第17回伊参スタジオ映画祭初日が終わった。
見知った顔、尊敬する顔が、こちらから出向かなくてもこんな山の上まで来てくれるというのはとても嬉しいことだ。この映画祭の特徴として、リピーターは多いと思う。お客さんに限らず、関わった、関わっている若手映画監督は特に。今年の映画祭も、『月とキャベツ』を監督した篠原哲雄監督の作品以外は全て、シナリオ大賞という映画祭が行っているシナリオコンペの関連作で埋まってしまった。
その篠原監督の『花戦さ』とてもよかった。今日の映画祭上映が初見になってしまったけれど、多くの人に観て欲しい映画だった。出演者は野村萬斎、市川猿之助、佐藤浩市、佐々木蔵之介、中井貴一と豪華絢爛。佐藤浩市が演じたのは、父・三国連太郎も演じた千利休。
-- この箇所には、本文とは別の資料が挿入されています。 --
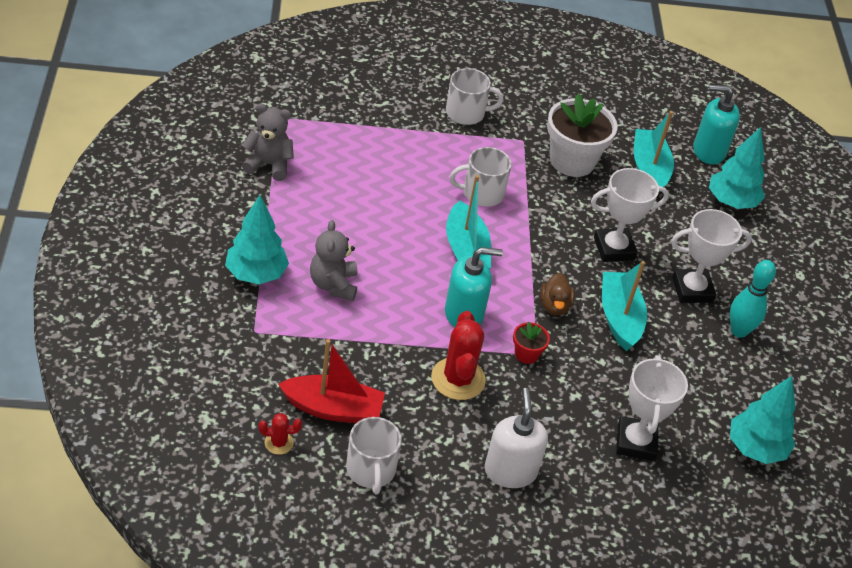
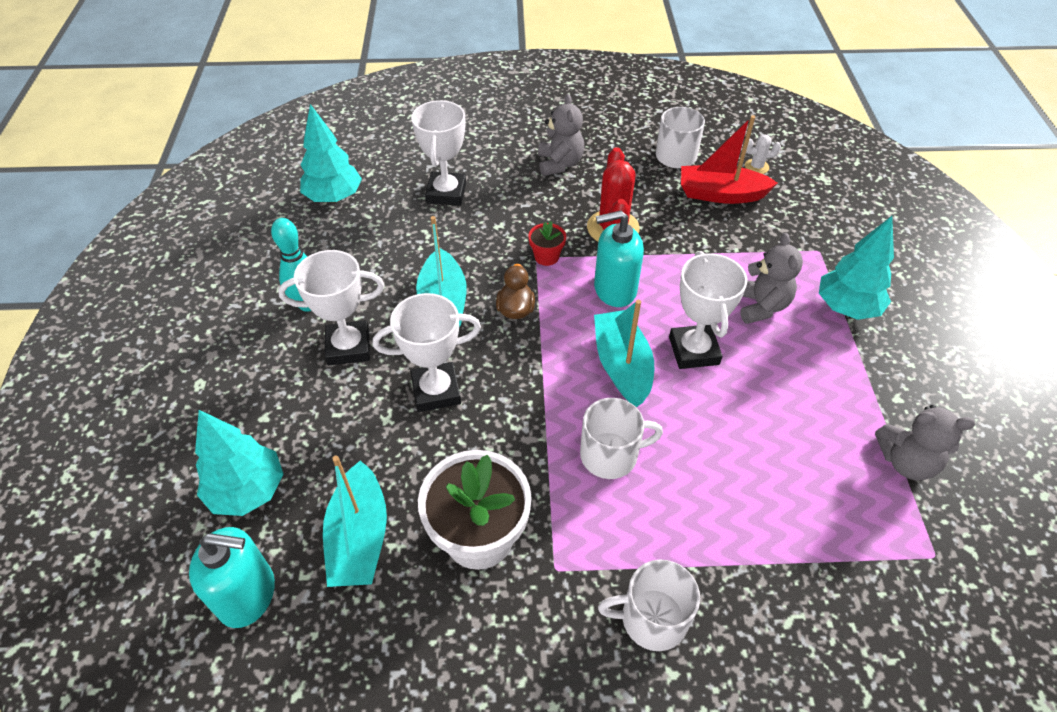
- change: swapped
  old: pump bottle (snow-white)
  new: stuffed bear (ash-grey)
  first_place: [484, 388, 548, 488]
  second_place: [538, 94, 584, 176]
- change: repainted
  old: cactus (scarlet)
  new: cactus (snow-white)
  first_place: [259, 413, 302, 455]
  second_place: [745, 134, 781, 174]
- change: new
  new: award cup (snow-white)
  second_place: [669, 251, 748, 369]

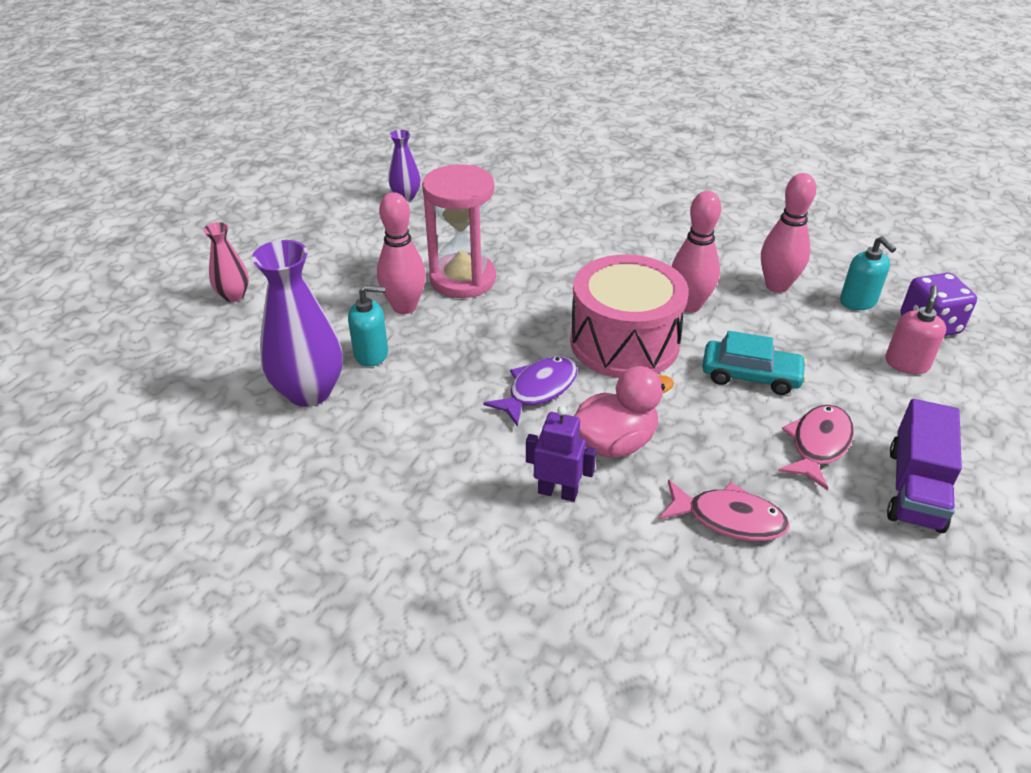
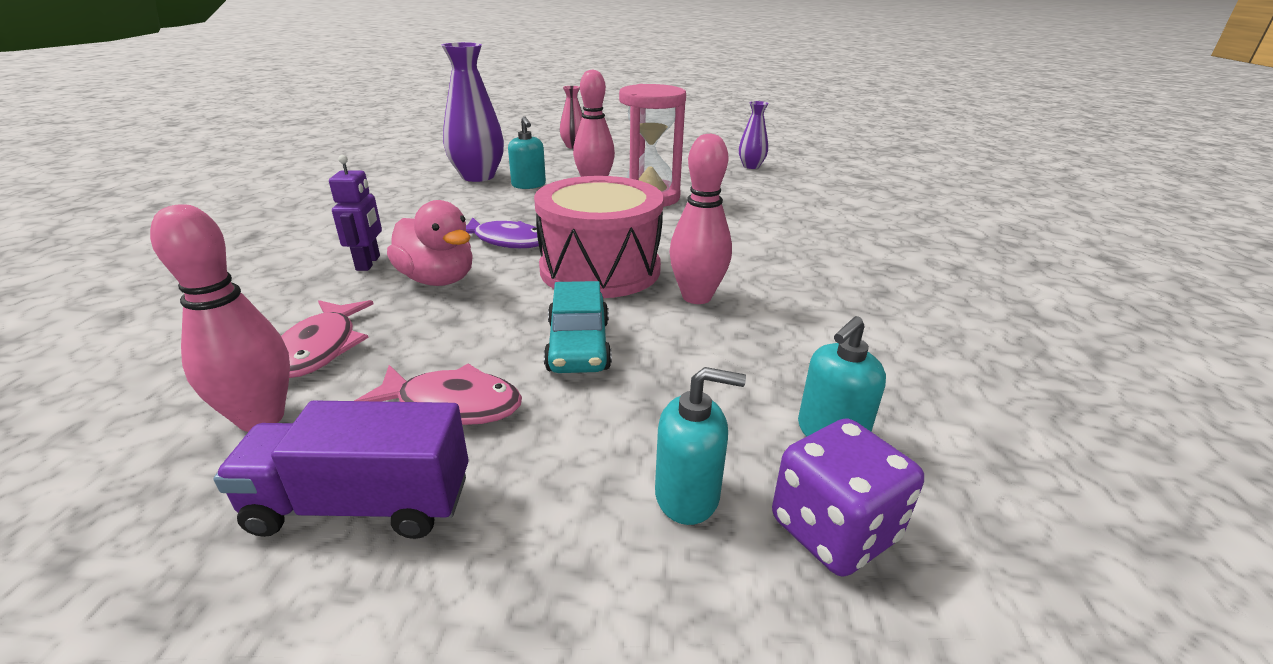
- change: shifted
  old: skittle (rosy)
  first_place: [761, 173, 816, 293]
  second_place: [150, 204, 290, 432]
- change: repainted
  old: pump bottle (rosy)
  new: pump bottle (turquoise)
  first_place: [885, 285, 946, 374]
  second_place: [655, 367, 746, 525]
利休と秀吉の話は有名だが、主役の野村萬斎演じるは華道家。刀の戦さではなく、花を使った秀吉との対決がクライマックスとなる。
チャンバラ時代劇であれば篠原監督ではなかったのかもしれない。「おんな城主 直虎」の脚本も務める森下佳子さんの物語と相まって、一つ一つのシーンを丁寧に重ねる篠原監督の手腕が冴える。なんにしてもクライマックスシーンが良い。
緊張があり、泣きがあり、笑いがあるのだ。まさにその言葉のままの展開なのだ。上映後のゲスト対談で聞いたところ、その笑いは原作にはなく映画で提案がされたシーンなんだそうだ。泣きて終わっても良い。けれど、その後にくる笑いのなんと魅力的なことか。
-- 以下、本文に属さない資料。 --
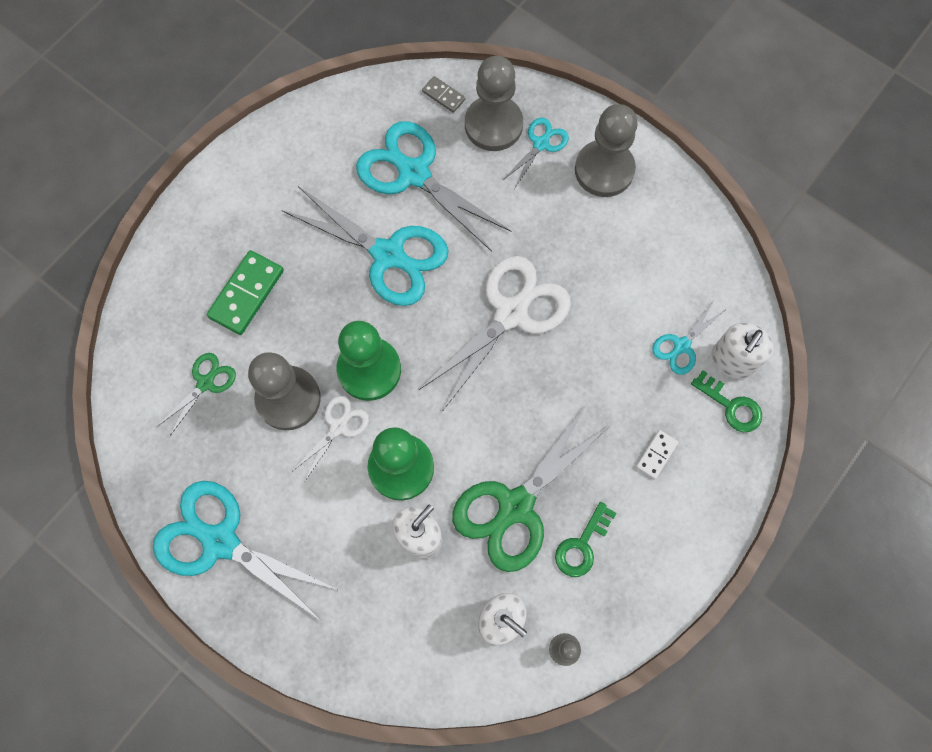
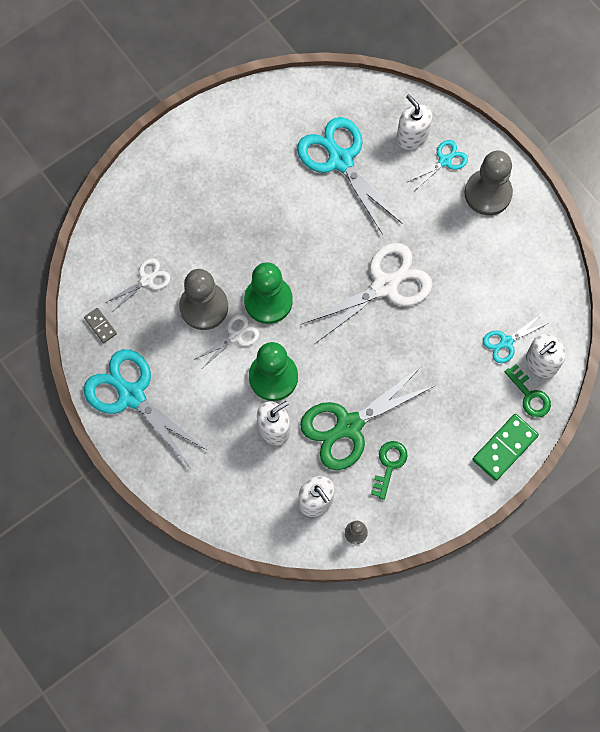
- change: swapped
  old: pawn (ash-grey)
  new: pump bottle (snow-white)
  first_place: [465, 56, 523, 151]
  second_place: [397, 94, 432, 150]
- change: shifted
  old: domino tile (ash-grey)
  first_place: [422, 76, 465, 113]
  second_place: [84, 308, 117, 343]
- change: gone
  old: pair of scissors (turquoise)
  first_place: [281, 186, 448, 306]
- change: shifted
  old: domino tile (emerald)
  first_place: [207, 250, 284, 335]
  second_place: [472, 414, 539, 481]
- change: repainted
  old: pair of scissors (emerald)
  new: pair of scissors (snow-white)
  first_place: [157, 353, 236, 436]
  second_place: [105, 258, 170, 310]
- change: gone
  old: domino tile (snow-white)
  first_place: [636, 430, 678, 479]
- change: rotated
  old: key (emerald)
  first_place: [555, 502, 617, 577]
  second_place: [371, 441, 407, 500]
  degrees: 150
伊参スタジオ映画祭のシナリオ大賞(コンペ)の審査員は開始当初から先頭をきって関わってくださっている篠原監督。だが監督自身は脚本を書かない。
「僕は、頼まれた映画を作るだけです。職業映画監督ですから」
物語の創作から立ち上げる映画作家は良い。けれど、職業映画監督でなければできない仕事もある。明日はいよいよシナリオ大賞の発表の日。